··· TEXTO FORNECIDO ···

Os que aceitam a veracidade do fato dizem que César sempre lhe foi grato e com ele conservou boas relações de amizade mesmo após a briga com Pompeu, pois Cassius ficara do lado deste e fora um dos seus principais generais, chegando a destroçar uma esquadra cesarista no litoral da Sicília. Inconformado com a definitiva derrota de Pompeu na batalha de Farsália, ele fora à Ásia juntar forças para continuar a guerra, mas fracassara e se tornara foragido. Portanto, se havia um conservador em Roma que não poderia merecer o perdão do vitorioso era Cassius. Mas não houvera uma só família patrícia em Roma que não tivesse participado da contenda e sofrido perdas ou sérios agravos de ambos os lados, por isso César perdoou quase todos. Dado o seu generoso procedimento, os ex-adversários acharam melhor apoiá-lo ao invés de guardarem mágoas insanáveis e as antigas amizades foram reatadas. Embora não fossem colaboradores políticos, César o tratava bem e até zombava da sua esbelteza, dizendo que ele era magro porque “comia pouco, falava de menos e pensava demais”! Parece que Cassius levava isso na esportiva, pois nunca houve rusgas por conta dessas piadas.

···

_CONJUNTO DE TAREFAS_:
**a)** Resuma em duas frases o trecho sobre César e Cassius.
**b)** Continue o trecho sobre César e Cassius a partir da última frase.
A listagem é um material independente do texto.

··· DADOS FORNECIDOS ···

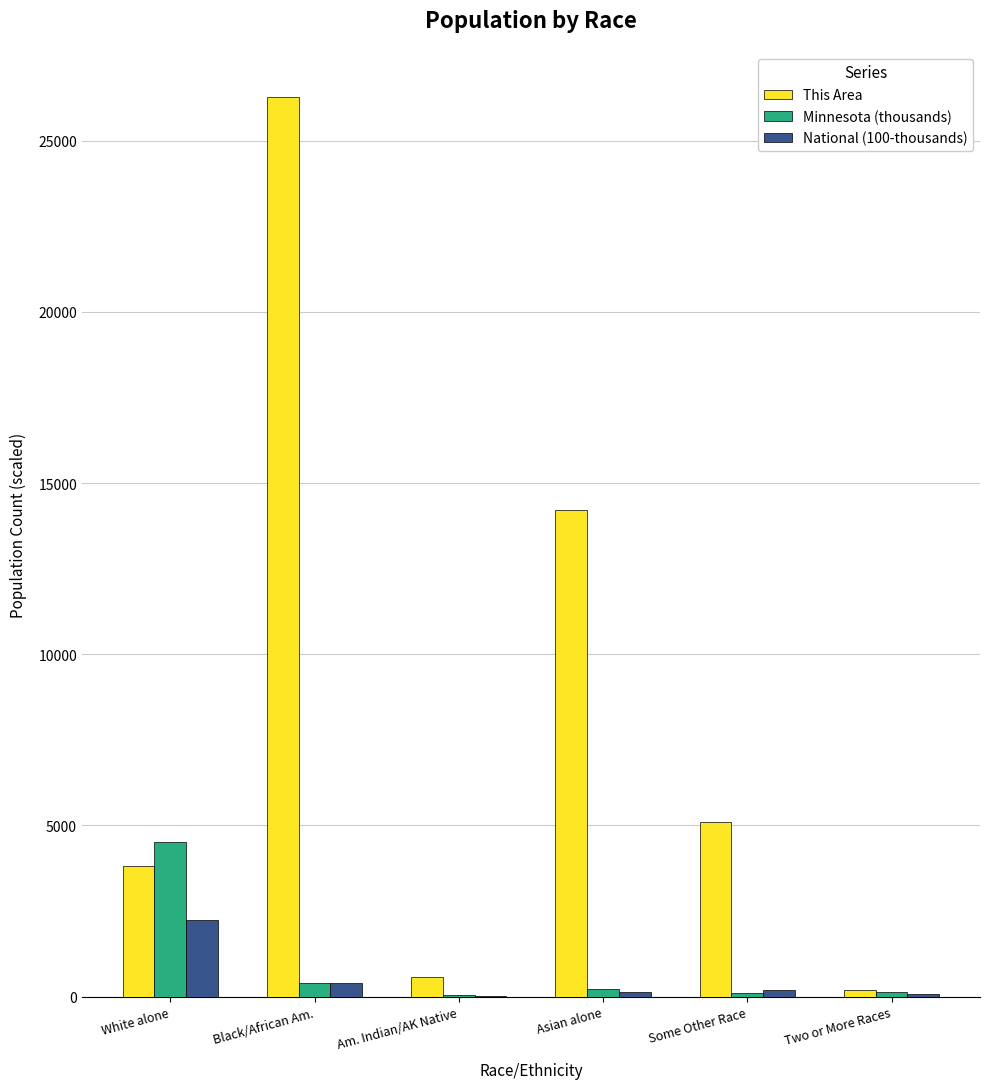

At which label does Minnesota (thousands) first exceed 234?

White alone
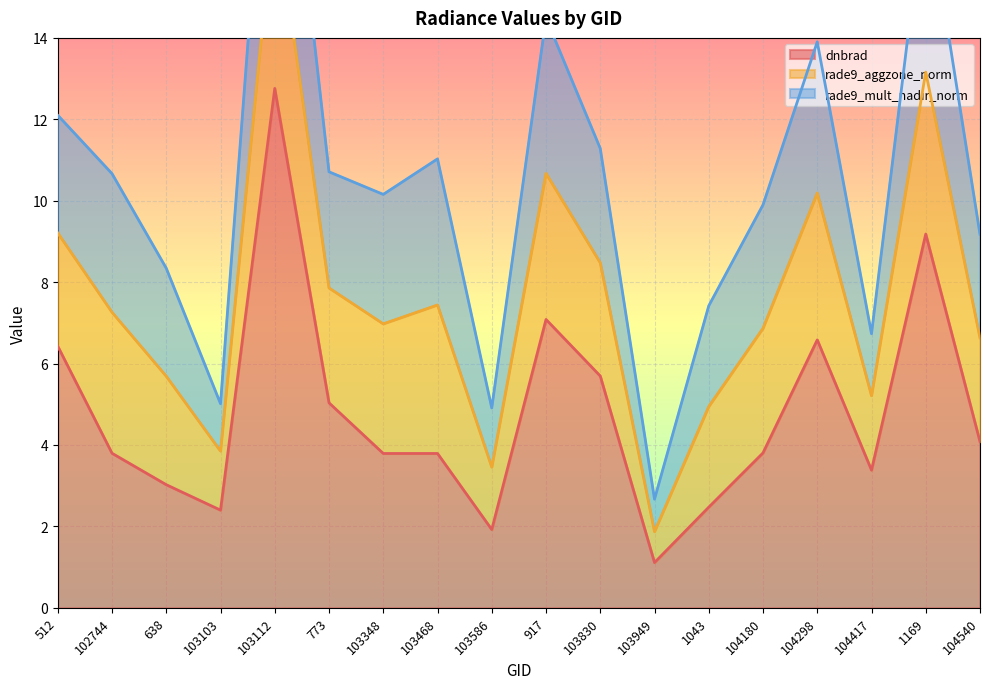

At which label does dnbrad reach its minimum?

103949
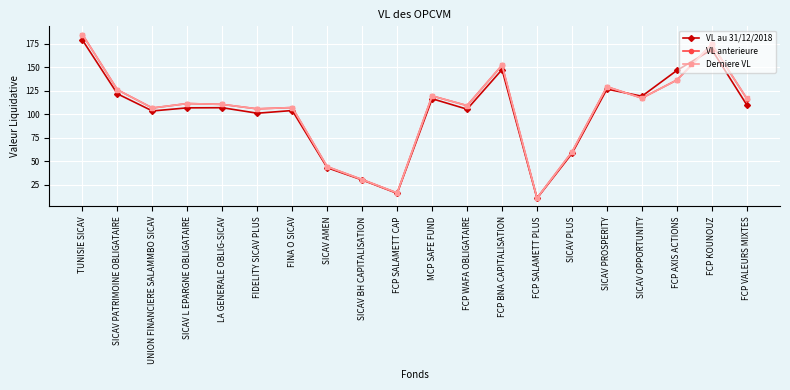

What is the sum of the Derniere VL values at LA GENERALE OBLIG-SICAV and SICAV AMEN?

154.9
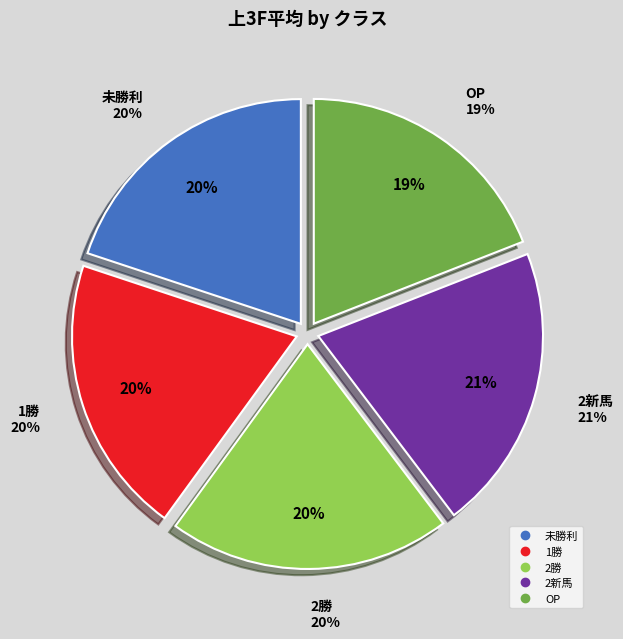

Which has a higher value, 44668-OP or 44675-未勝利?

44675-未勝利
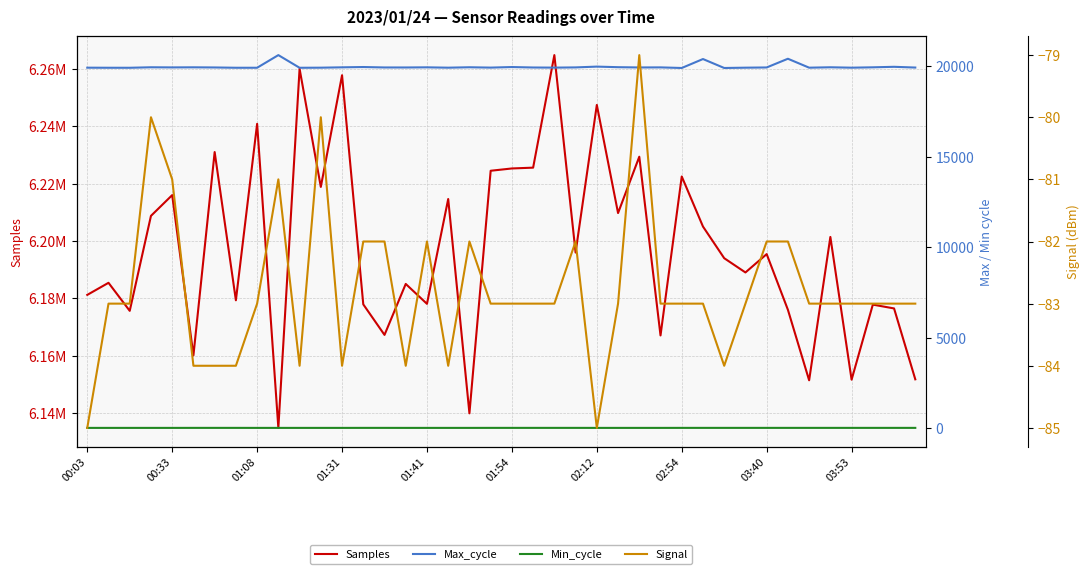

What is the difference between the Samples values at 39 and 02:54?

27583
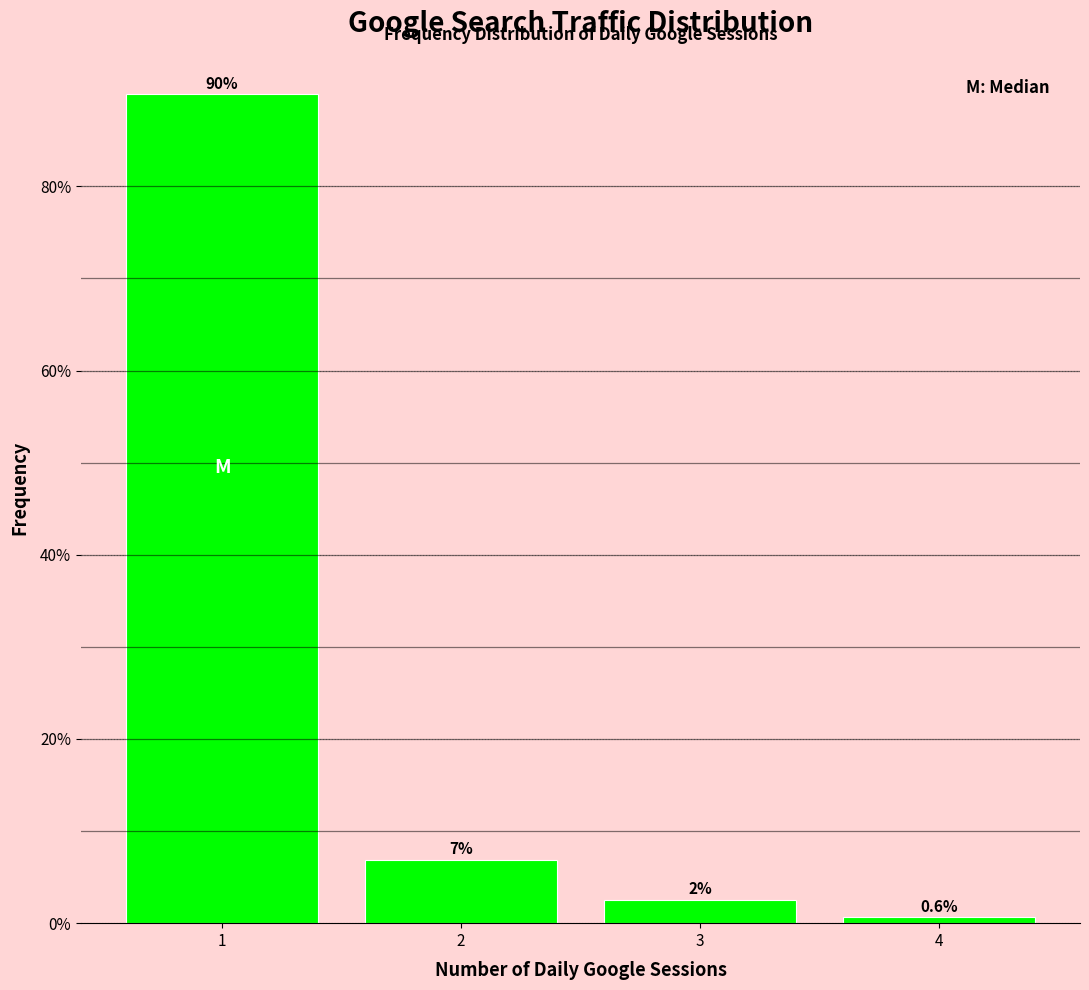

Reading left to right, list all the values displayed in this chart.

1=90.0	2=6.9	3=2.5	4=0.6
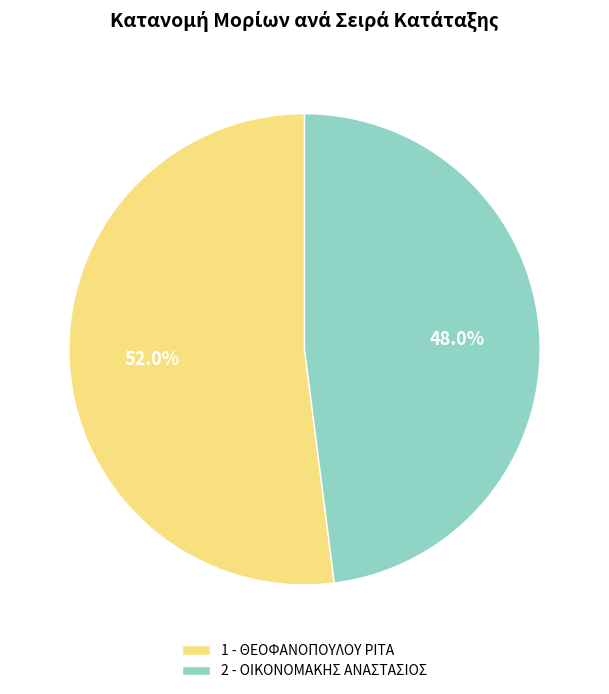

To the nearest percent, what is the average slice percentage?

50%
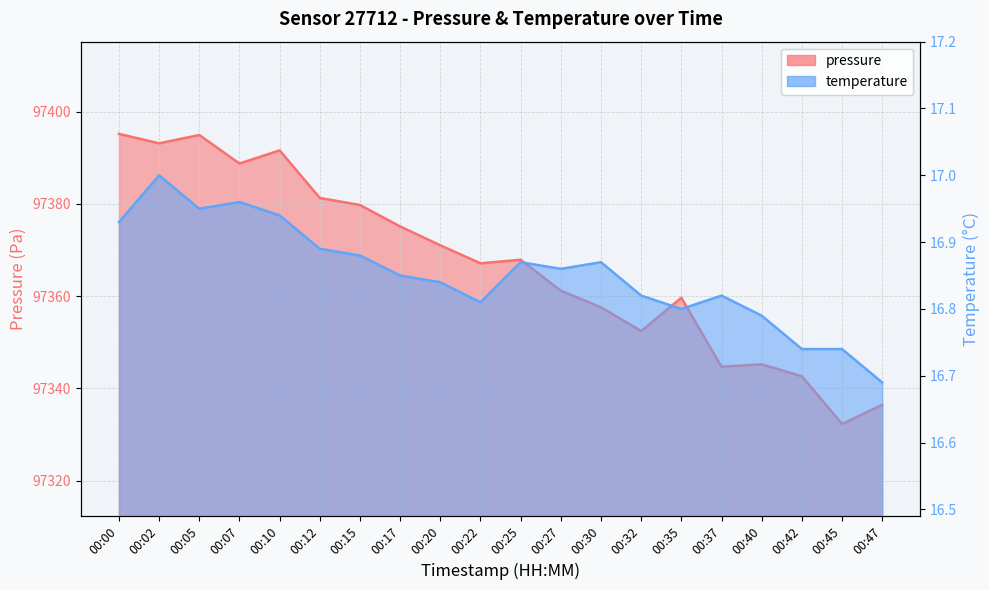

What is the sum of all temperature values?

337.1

···

_RESPOSTAS_:
**a)** Segundo quem aceita o fato, César manteve boas relações com Cassius, embora este tivesse sido um dos principais generais de Pompeu e, após a derrota em Farsália, tivesse fracassado na Ásia e se tornado foragido. Como quase todas as famílias patrícias tinham sofrido perdas na contenda, César perdoou quase todos, e tratava Cassius bem, chegando a zombar da sua magreza sem que isso gerasse rusgas.

**b)**
Caius Cassius Longinus

O caso de Brutus é ainda mais estranho. César era amigo da sua família e dezesseis anos mais velho. O conhecera ainda criança e tivera um ardente caso amoroso com a sua aristocrática e rica mãe viúva, muito falado na alta sociedade romana da época. Tudo indica que ambos não casaram, apesar de terem a mesma idade e igual nível social, porque na época César era casado e não havia interesse político ou econômico no divórcio, levando-se em conta que na alta sociedade romana os casamentos se davam por interesse das famílias envolvidas e não por amor.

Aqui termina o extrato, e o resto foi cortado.